Three Ways To Ensure Your Data Tells The Right Story
- by 7wData
data alone has no intrinsic value. It is neither good nor bad, neither positive nor negative, and cannot achieve anything on its own. Only by interpreting the data and constructing a story around it does the data become valuable.
I liken the role of a data scientist to that of a journalist. A great journalist must do the work (research) to gather the facts (data), then analyze and interpret the information, and finally package it in a way people can easily understand and remember. Their job is not just to report the facts, but to tell an enticing story.
The great screenwriter Nora Ephron was originally a journalist, and recounted a story (as told in the book Made to Stick) about an early journalism teacher who taught her the power and responsibility of journalists to not simply report facts, but synthesize knowledge and understanding.
Her class was given the task of writing the lede, or first sentence, of a story, the facts of which were, “Kenneth L. Peters, the principal of Beverly Hills High School, announced today that the entire high school faculty will travel to Sacramento next Thursday for a colloquium in new teaching methods. Among the speakers will be anthropologists Margaret Mead, college president Dr. Robert Maynard Hutchins, and California Governor Edmund Brown.”
Everyone in the class tried to work the facts into their sentence. And after reviewing their attempts, the professor said, “the story is: 'There will be no school next Thursday.’"
Like a great journalist, a data scientist must follow the same steps: gathering the data, analyzing and interpreting it, and finally — and perhaps most importantly — teasing out the story and presenting it in a way that everyone can understand.
But too many companies skip the final step. They rely on visualizations to try to make the data “user friendly.” While a graph can help tell the story, it isn’t the whole story — and isn’t enough on its own.
Why We Need Data Stories
Often, “data storytelling,” as it is frequently called is associated with data visualizations, infographics, dashboards, data presentations and the like, but that is only the beginning. We need someone to connect the dots to create a story.

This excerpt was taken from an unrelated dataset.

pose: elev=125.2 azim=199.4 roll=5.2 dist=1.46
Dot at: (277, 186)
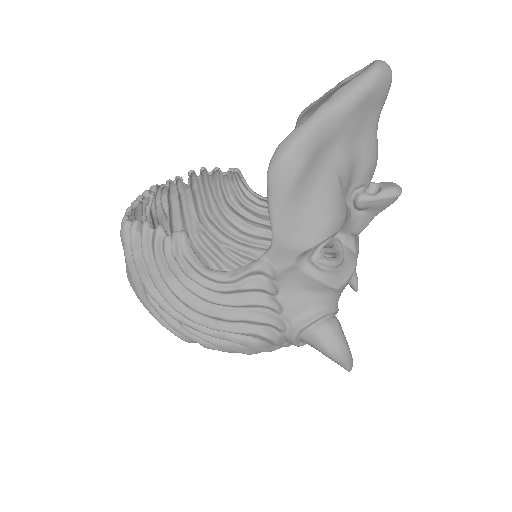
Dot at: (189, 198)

Research is showing that our brains are stimulated by storytelling and that it even changes how we act and react in real life. The brain, it turns out, doesn’t make much of a distinction between reading about an experience and actually experiencing it.
The upshot of this for data scientists is that if we want our audience to truly understand what the data is telling us and then take action based on that understanding, we must communicate it in the form of a story.
Obviously, I’m not suggesting that we should start our reports with “It was a dark and stormy night,” or “Once upon a time,” but rather that we must construct our reports always with the greater story in mind, and there are some concrete actions you can take to improve your storytelling immediately.
Journalists may spend 50 percent of their writing time or more on crafting the headline for a piece because the headline is so important.
In the 1960s, advertising great David Ogilvy claimed that only 1 in 5 people read the copy that comes after a headline, and not much has changed today. Therefore, your headline must not only be positively magnetic to the reader, but also explain what the data story will be about in an easy to understand way.
Always aim for clarity over cleverness. And you can also strive to include the 4 U’s for the most compelling headlines.